(DATA SHOWN)
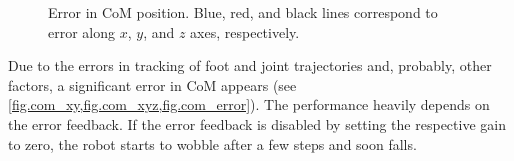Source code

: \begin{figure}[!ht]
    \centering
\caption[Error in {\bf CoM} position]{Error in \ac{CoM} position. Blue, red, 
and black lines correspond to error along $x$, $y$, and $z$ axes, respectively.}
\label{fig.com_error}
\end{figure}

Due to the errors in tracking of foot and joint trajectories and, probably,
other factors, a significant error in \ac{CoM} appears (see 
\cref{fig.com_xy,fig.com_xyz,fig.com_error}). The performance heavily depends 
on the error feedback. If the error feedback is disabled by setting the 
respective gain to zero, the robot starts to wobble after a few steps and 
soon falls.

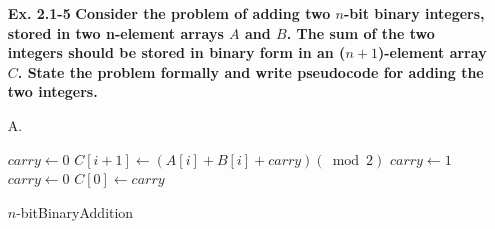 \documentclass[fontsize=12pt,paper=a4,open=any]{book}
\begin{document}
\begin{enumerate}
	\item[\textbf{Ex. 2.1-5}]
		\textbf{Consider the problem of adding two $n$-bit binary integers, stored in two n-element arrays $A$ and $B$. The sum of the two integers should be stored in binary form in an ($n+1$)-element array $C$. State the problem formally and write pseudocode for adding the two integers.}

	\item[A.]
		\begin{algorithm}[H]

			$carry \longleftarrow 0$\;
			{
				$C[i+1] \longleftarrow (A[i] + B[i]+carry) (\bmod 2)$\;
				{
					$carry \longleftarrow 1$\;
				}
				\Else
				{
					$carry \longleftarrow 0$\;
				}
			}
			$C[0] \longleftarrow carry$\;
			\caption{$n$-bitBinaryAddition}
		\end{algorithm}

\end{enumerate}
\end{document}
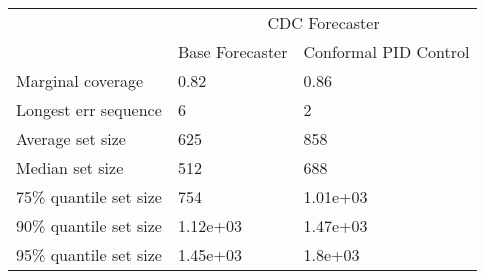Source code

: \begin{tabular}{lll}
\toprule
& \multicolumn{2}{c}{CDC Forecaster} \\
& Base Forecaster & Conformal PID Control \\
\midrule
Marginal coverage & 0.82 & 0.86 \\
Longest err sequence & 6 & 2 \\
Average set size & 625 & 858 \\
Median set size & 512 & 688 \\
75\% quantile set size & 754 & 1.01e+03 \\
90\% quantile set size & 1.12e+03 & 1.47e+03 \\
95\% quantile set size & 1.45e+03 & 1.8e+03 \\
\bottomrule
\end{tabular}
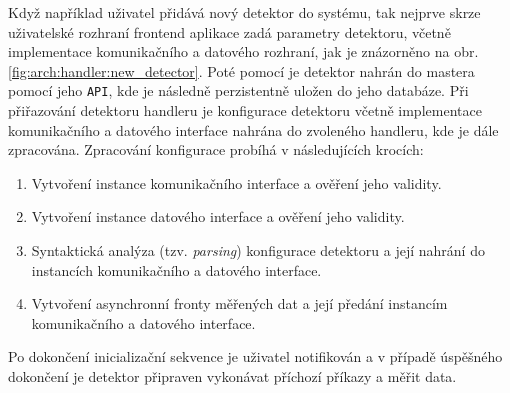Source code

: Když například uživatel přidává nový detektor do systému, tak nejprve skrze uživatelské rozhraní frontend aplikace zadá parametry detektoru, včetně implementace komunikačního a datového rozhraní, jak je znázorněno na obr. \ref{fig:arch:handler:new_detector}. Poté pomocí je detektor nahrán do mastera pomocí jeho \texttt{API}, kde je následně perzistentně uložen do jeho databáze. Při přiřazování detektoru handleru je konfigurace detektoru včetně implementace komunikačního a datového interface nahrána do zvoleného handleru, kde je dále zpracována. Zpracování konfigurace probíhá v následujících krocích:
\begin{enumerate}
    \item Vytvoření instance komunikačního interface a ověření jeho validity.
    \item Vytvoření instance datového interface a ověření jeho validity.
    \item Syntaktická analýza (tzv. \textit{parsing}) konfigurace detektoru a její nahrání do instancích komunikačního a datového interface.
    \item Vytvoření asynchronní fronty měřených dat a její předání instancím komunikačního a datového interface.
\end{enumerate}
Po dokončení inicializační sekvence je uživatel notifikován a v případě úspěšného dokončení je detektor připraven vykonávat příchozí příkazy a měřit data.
(End DATA SHOWN)
**WORK INSTRUCTION**
Give back every entry verbatim. No pictures belong in the copy.

**ANSWER TO THIS EXERCISE**
Source code

: \begin{figure}[!ht]
    \centering
\caption[Error in {\bf CoM} position]{Error in \ac{CoM} position. Blue, red, 
and black lines correspond to error along $x$, $y$, and $z$ axes, respectively.}
\label{fig.com_error}
\end{figure}

Due to the errors in tracking of foot and joint trajectories and, probably,
other factors, a significant error in \ac{CoM} appears (see 
\cref{fig.com_xy,fig.com_xyz,fig.com_error}). The performance heavily depends 
on the error feedback. If the error feedback is disabled by setting the 
respective gain to zero, the robot starts to wobble after a few steps and 
soon falls.

 \documentclass[fontsize=12pt,paper=a4,open=any]{book}
\begin{document}
\begin{enumerate}
	\item[\textbf{Ex. 2.1-5}]
		\textbf{Consider the problem of adding two $n$-bit binary integers, stored in two n-element arrays $A$ and $B$. The sum of the two integers should be stored in binary form in an ($n+1$)-element array $C$. State the problem formally and write pseudocode for adding the two integers.}

	\item[A.]
		\begin{algorithm}[H]

			$carry \longleftarrow 0$\;
			{
				$C[i+1] \longleftarrow (A[i] + B[i]+carry) (\bmod 2)$\;
				{
					$carry \longleftarrow 1$\;
				}
				\Else
				{
					$carry \longleftarrow 0$\;
				}
			}
			$C[0] \longleftarrow carry$\;
			\caption{$n$-bitBinaryAddition}
		\end{algorithm}

\end{enumerate}
\end{document}
Source code

: \begin{tabular}{lll}
\toprule
& \multicolumn{2}{c}{CDC Forecaster} \\
& Base Forecaster & Conformal PID Control \\
\midrule
Marginal coverage & 0.82 & 0.86 \\
Longest err sequence & 6 & 2 \\
Average set size & 625 & 858 \\
Median set size & 512 & 688 \\
75\% quantile set size & 754 & 1.01e+03 \\
90\% quantile set size & 1.12e+03 & 1.47e+03 \\
95\% quantile set size & 1.45e+03 & 1.8e+03 \\
\bottomrule
\end{tabular}
Source code

: Když například uživatel přidává nový detektor do systému, tak nejprve skrze uživatelské rozhraní frontend aplikace zadá parametry detektoru, včetně implementace komunikačního a datového rozhraní, jak je znázorněno na obr. \ref{fig:arch:handler:new_detector}. Poté pomocí je detektor nahrán do mastera pomocí jeho \texttt{API}, kde je následně perzistentně uložen do jeho databáze. Při přiřazování detektoru handleru je konfigurace detektoru včetně implementace komunikačního a datového interface nahrána do zvoleného handleru, kde je dále zpracována. Zpracování konfigurace probíhá v následujících krocích:
\begin{enumerate}
    \item Vytvoření instance komunikačního interface a ověření jeho validity.
    \item Vytvoření instance datového interface a ověření jeho validity.
    \item Syntaktická analýza (tzv. \textit{parsing}) konfigurace detektoru a její nahrání do instancích komunikačního a datového interface.
    \item Vytvoření asynchronní fronty měřených dat a její předání instancím komunikačního a datového interface.
\end{enumerate}
Po dokončení inicializační sekvence je uživatel notifikován a v případě úspěšného dokončení je detektor připraven vykonávat příchozí příkazy a měřit data.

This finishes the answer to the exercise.